My questions to the Attorney-General were on the issue of the cessation of hostilities in the Syrian civil war that may open up space on the ground for an actual peace process, in a serious way that we have not seen in the full five years of horror in which the Syrian civil war has unfolded. I was interested in knowing specifically what resourcing, what kind of commitments and what diplomatic energies the government was expending on bringing peace to that war-torn region.
Now, whatever your views on the Australian government's intervention in Iraq in 2003 that ripped that country apart and laid the groundwork for the emergence of Islamic State, Australia's role in the Syrian civil war is much more ambiguous. We deployed the Royal Australian Air Force into that conflict. Senator Brandis was careful to make the distinction that we are not intervening in the Syrian civil war; we are attacking Islamic State positions in the western part of Syria. But Islamic State actually is a participant in the Syrian civil war, which gives rise to the question: is Australia now an additional combatant in that war-torn country?

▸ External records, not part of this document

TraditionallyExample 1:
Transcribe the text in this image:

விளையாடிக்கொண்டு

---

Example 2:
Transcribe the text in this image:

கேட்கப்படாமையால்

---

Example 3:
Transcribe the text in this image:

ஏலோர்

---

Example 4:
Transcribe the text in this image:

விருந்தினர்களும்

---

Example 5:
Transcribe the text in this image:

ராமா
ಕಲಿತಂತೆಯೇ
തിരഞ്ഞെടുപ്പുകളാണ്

Former Prime Minister Abbott and his former defence minister, Mr Andrews, rushed to stand in front of a dozen flags and cheer on the deployment of the Australian Defence Force into that war-torn region. But where is the announcement now that it appears at long last that the agony of that country may be brought to an end? Instead of energy expended in military hardware, is there energy being expended in the kind of diplomatic effort that would be required to actually get this to take hold on the ground?

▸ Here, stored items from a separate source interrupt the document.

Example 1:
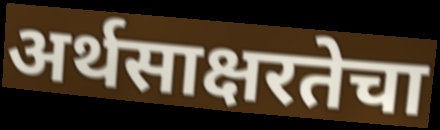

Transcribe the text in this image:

अर्थसाक्षरतेचा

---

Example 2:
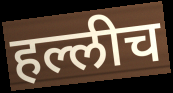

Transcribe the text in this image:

हल्लीच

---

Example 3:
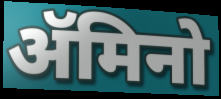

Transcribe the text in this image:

ॲमिनो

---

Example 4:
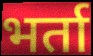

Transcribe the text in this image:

भर्ता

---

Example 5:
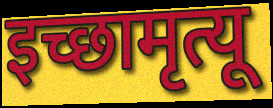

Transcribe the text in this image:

इच्छामृत्यू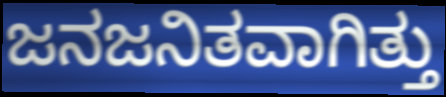
ಜನಜನಿತವಾಗಿತ್ತು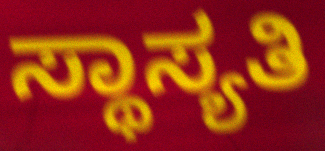
ಸ್ಥಾಸ್ಯತಿ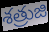
శత్రుజిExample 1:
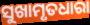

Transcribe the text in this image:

ସୁଖାମୃତଧାରା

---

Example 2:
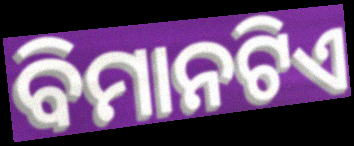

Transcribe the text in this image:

ବିମାନଟିଏ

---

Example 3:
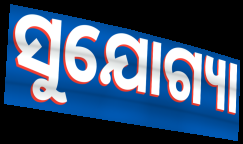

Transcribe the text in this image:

ସୁଯୋଗ୍ୟା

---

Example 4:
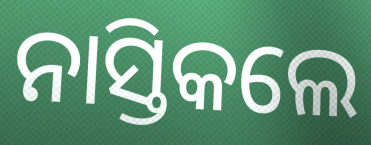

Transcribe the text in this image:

ନାସ୍ତିକଲେ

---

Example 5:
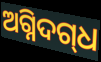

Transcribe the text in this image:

ଅଗ୍ନିଦଗ୍‌ଧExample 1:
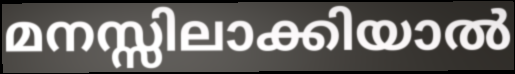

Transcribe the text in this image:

മനസ്സിലാക്കിയാൽ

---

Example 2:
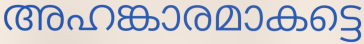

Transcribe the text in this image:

അഹങ്കാരമാകട്ടെ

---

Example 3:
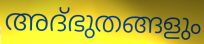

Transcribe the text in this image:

അദ്ഭുതങ്ങളും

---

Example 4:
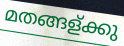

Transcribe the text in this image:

മതങ്ങള്ക്കു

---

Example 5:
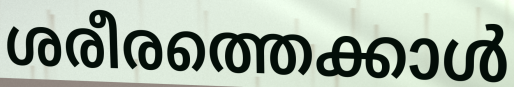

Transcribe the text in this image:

ശരീരത്തെക്കാൾ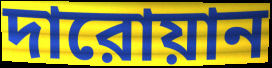
দারোয়ানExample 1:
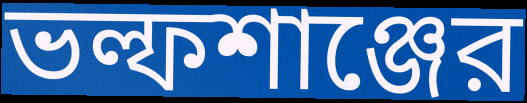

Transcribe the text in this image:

ভল্ফশাঞ্জের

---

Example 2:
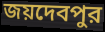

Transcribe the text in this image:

জয়দেবপুর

Yesterday I was honoured to meet two Syrian refugees who have made new lives for themselves. Bassam al-Ahmad has made a life for himself now in Istanbul, Turkey; and Reem Zaitouneh—apologies if I have pronounced either of your names incorrectly—is now resident in Ottawa, Canada.
Both of them work for an organisation called the Violations Documentation Center—the VDC. They both gave a snapshot of the extraordinary energy and work that is going to be required to end the violence that has torn that country apart.
Where is the Australian government? We were first in line when it came to military deployment, but where are we now? Some of Senator Brandis's words were reassuring, but at no point did he outline any of the actions that are being taken. One thing that we could do, and one thing that the government could have done, is clarify exactly why it is that Canada has rescued 800 times more refugees than the Australian government. The 12,000 refugee intake commitment of last September was welcomed across the political spectrum, and it changed the debate. Now we find that only 26 individuals have been resettled and only 200 people have been interviewed. That is 800 times less than the Canadian authorities have taken in. It is time we stepped up.